Think it takes a while for games to get approached for sale in a Bundle? Apparently the second a game is available to buy you'll immediately get contacted by these sites looking to put your game in their latest package. Bruno starts by detailing the deal indie developers get, saying that the bundle store keeps a smaller percentage of sales, and splits the rest among all the developers. The worst thing is devaluation, as the second a game's in a bundle then that might as well be its price tag - players won't want to get it on Steam directly anymore if they can get it for a few pennies elsewhere. Bruno advises, "if your game is still selling, then you’d better wait until putting your game on a bundle."
Bruno then goes into detail about a smaller game of Camel 101's that got the Bundle treatment called Orczz, which taught them hard lessons about this deal-making industry.
After they got the game on Steam Bruno admits it didn't do well, selling just 9 copies on launch day, so it got put into a few bundles. He says they've had good experiences with most, except for one which was a bit of a nightmare for them and the source of Bruno's warning "be very careful about who you work with".

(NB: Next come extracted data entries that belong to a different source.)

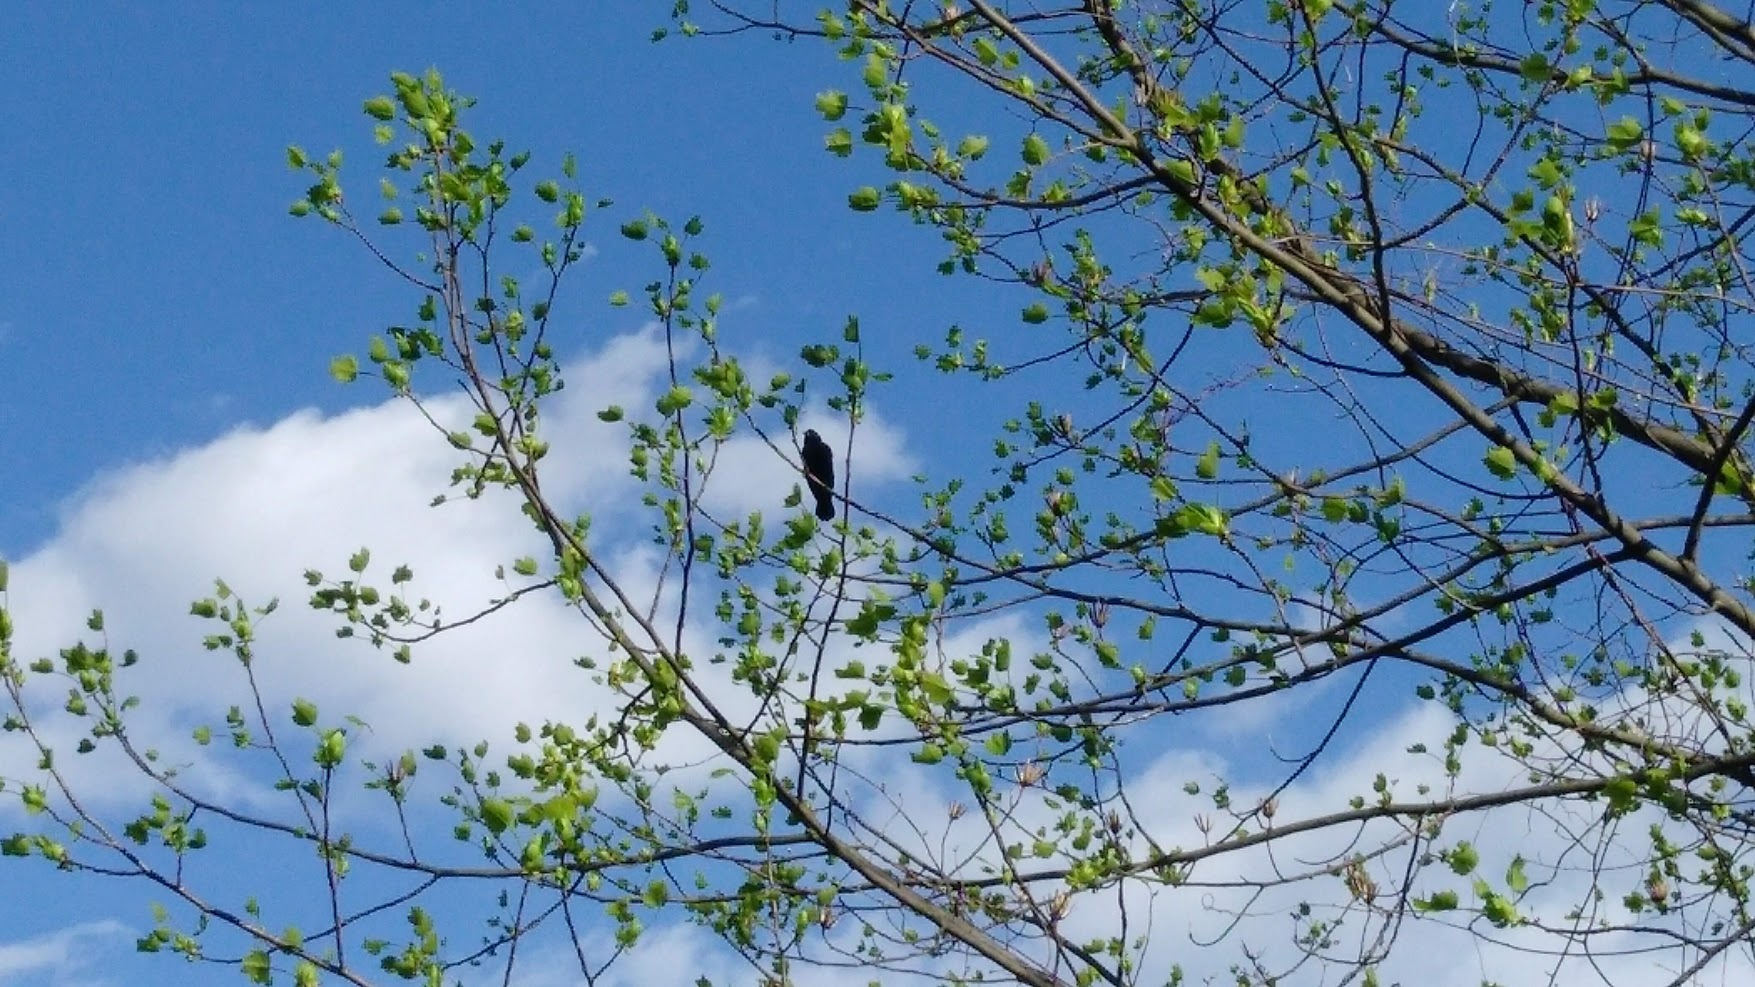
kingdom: Animalia
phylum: Chordata
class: Aves
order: Passeriformes
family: Icteridae
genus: Agelaius
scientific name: Agelaius phoeniceus
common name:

"Look at the contract the bundle store sends you, and see if it’s specified what happens with the unsold keys. They will usually ask between 5000-10000 keys, but these numbers are rarely reached. What happens with the remaining keys?"
Orczz was apparently in a bundle that sold 1400 copies and once it was done, Camel 101 requested the remaining keys they'd supplied back, which would be around 8600 keys. The website did not respond. A few months later, they began to notice a lot of unexplained keys were being activated, over 2000 in a single day and all marked as having been sold in that bundle, despite the bundle only actually selling 1400 copies in total.
After a lot of going back and forth between the site's representative, other developers in the same bundle, and Steam themselves, they discovered that the website had accidentally left the bundle with Orczz in still available to buy through a social media link, which was being exploited en masse.
No explanation was given as to why no one had noticed over 4 months that these sales were going on, nor why there was such a gap between activations of the keys. Most worryingly of all though, Camel 101 only noticed because they tagged their Steam keys so they know where they are being sold from. Most of the other developers they spoke to did not tag their keys, and so were totally oblivious to the money they were losing.
Bruno has this final warning to game developers looking to try out bundle websites to give their game a sales boost:
"Game bundles can be interesting in a particular time of the life cycle of a game, but please be careful with who you work with, always tag your keys and demand the unsold keys to be returned to you. Games are already too devalued, let’s try not giving them away for free."